When my mother passed away in 2020, I inherited a Christmas cactus. I am not sure what the signs of a thriving Christmas cactus happen to be. However, I have realized what a struggling Christmas cactus looks like in the last three years. I do not know for sure when this plant came to live with my mom. But I think someone may have given it to her when my dad died. No pressure to keep it living, right?
Over a year ago, when I was preparing to move from Kansas City to Columbia, the plant was looking rough. The plant lost its vibrant green look, and the edges had a tint of brown. At that moment, the depressing thought that went through my mind was, “I killed my mom’s cactus.” I had no clue what was necessary for healing, so I simply moved it to another part of the house. An out-of-sight, out-of-mind strategy?
A few days later, I returned from a trip to water the plant. I saw a bloom. I saw a vibrant, pink and healthy flower popping out of the plant that I thought was due to its last rites. Not even mention that this cactus blooms at Christmas (per its name), and it was June.
I was reminded once again what we think is death could very possibly be life preparing to happen. What we consider the end is the beginning of something beautiful and unexpected. In the last couple of years, there has been so much death. Yes, the death of those we love. But also, death of the “normal,” death of the status quo or the future we pictured.

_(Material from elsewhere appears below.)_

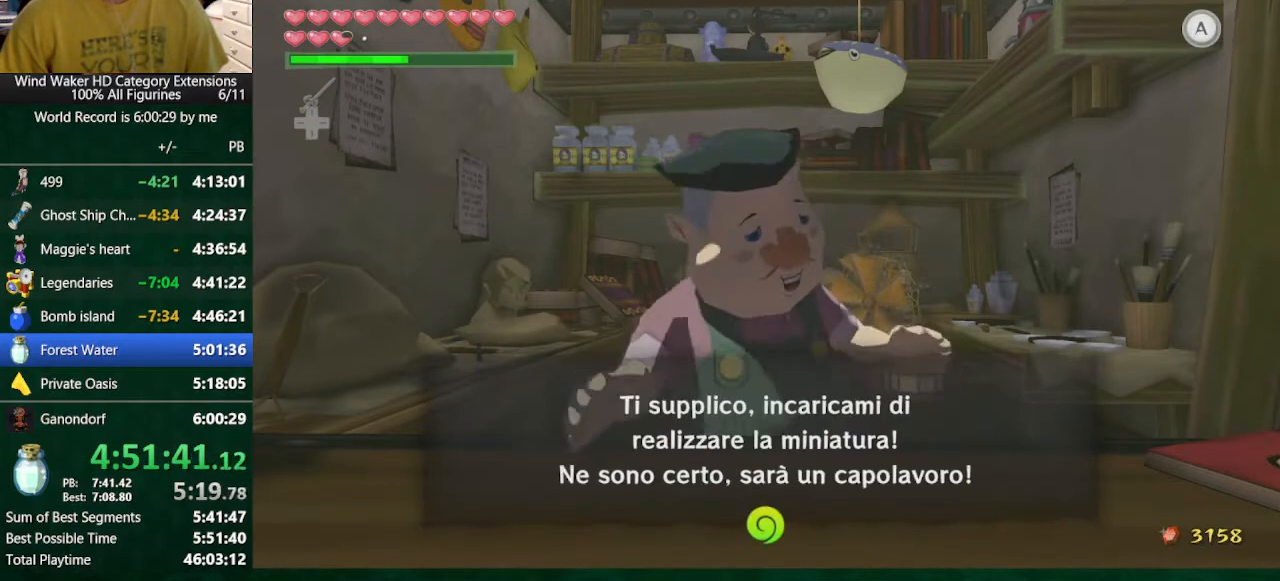
Gameplay with a controller (Nintendo layout); each line is a JSON object with the inputs held at the frame after it. "events" lists button and stick changes between this image and that frame as [ms after this image, input, new state], when the widget could be followed in between. Not read: L3 R3 TOUCHPAD.
{"buttons": ["A", "B"], "left_stick": "center", "right_stick": "center", "events": [[200, "A", "down"], [267, "A", "up"], [400, "A", "down"], [467, "A", "up"], [500, "A", "down"]]}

One of my favorite Scriptures is the story of dry bones from Ezekiel 37. It is the narrative of the prophet Ezekiel being led by God to a valley filled with dry bones.
God tells the prophet that the bones represent the people of Israel. Their hope was gone, and they were cut off from God.

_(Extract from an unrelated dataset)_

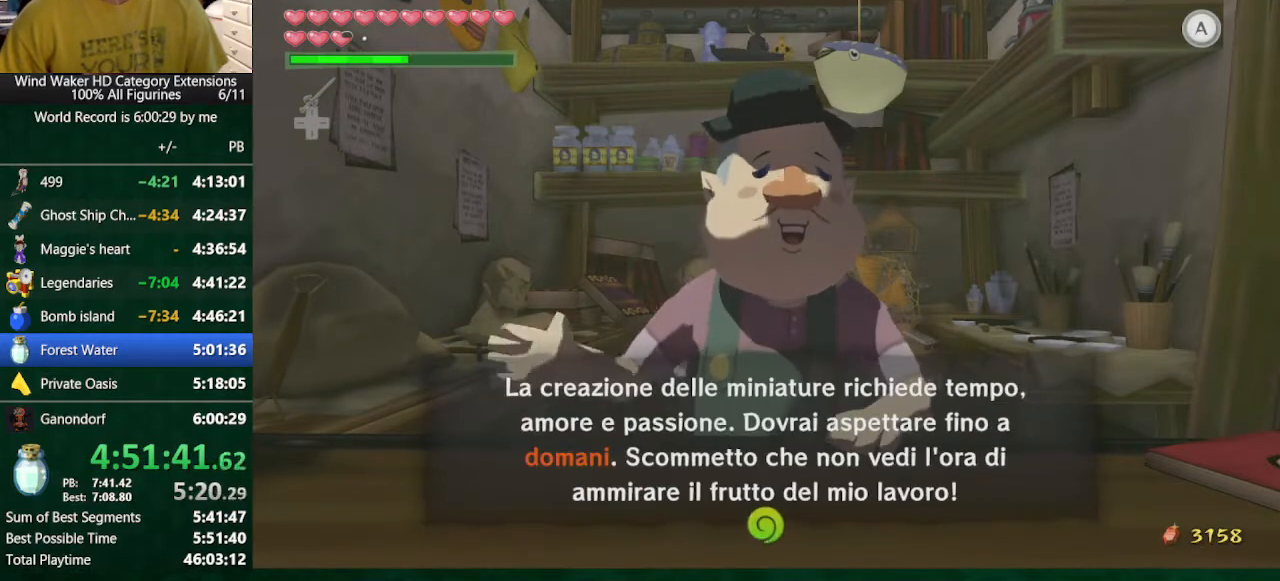
{"buttons": ["Y"], "left_stick": "center", "right_stick": "center", "events": [[100, "A", "up"], [133, "A", "down"], [200, "A", "up"], [267, "A", "down"], [367, "A", "up"], [367, "B", "up"], [467, "Y", "down"]]}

In the story, the prophet witnesses the Holy Spirit breathing life into the bones and is given the promise of life for the people of Israel.

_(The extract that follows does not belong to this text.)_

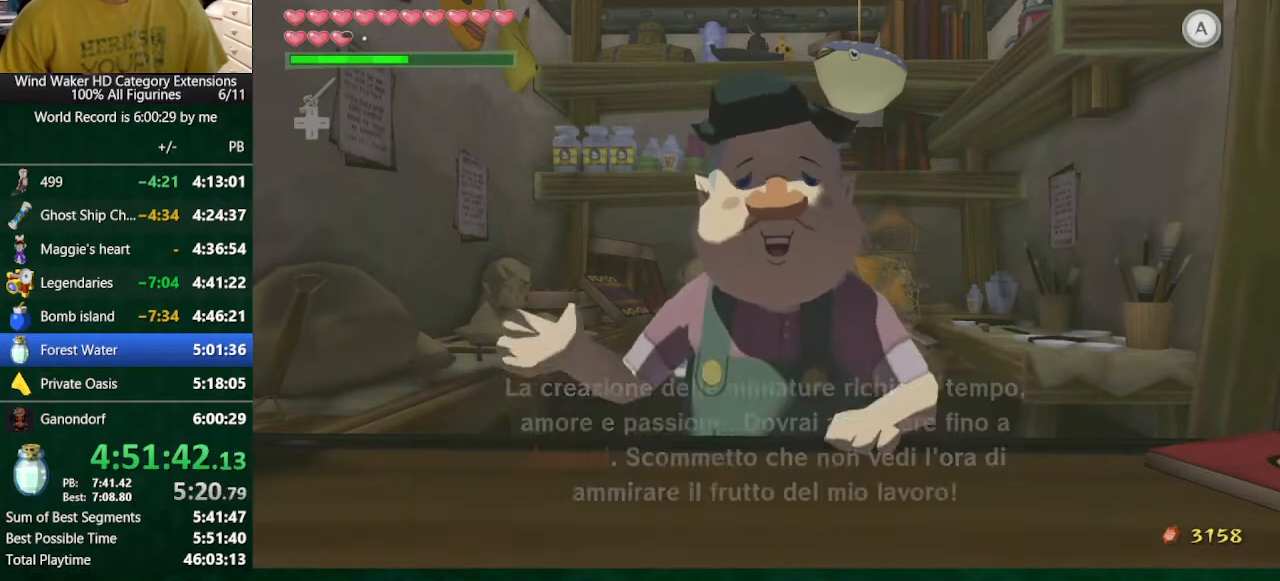
{"buttons": [], "left_stick": "center", "right_stick": "center", "events": [[33, "Y", "up"], [133, "Y", "down"], [167, "Y", "up"], [267, "Y", "down"], [333, "Y", "up"], [400, "Y", "down"], [433, "Y", "up"]]}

I have always read the story as a reminder that where we see the end, God is very possibly moving, breathing life in ways we may not recognize yet, moving in mysterious ways that we won’t notice until there is a bloom of life among the signs of death.
I follow the God of redemption, the God of life after death, the God that breathes life into dry bones. There is a lot of fear blowing around right now, fear that this will happen, or that will happen, fear that the church is a valley of dry bones, and that is the end of the story. The wind of fear, not the breath of God, is blowing through many of our churches. In fear, I only see a valley of dry bones, and I can start to buy the lie that what I see as death is the end. Yet, when I open the Bible, I see a book full of stories and teachings where we are to chase after faith and not feed fear. We are called to trust in the mystery of our God and the mysterious ways God moves.
There is still breath in these old bones because the Holy Spirit is still moving. There is still life in the bones of God’s church because Scripture tells me over and over a community of believers was God’s idea, and God is still using the community of faith.
The Holy Spirit is still showing up and showing off in my life, in the life of the church and in the denomination I love, the United Methodists.
I love watching God surprise us by bringing life to what some might think is a valley of dry bones. I also love watching blooms pop up when you least expect it, like a bloom in the middle of June from a deathbed Christmas cactus. I cannot wait to watch God’s unexpected beauty show up at the Missouri Conference of the United Methodist Church.
“God, the Master, told the dry bones, ‘Watch this: I’m bringing the breath of life to you, and you’ll come to life.” (Ezekiel 37:5)
Where do you see the breath of the Holy Spirit in your life, church, and denomination?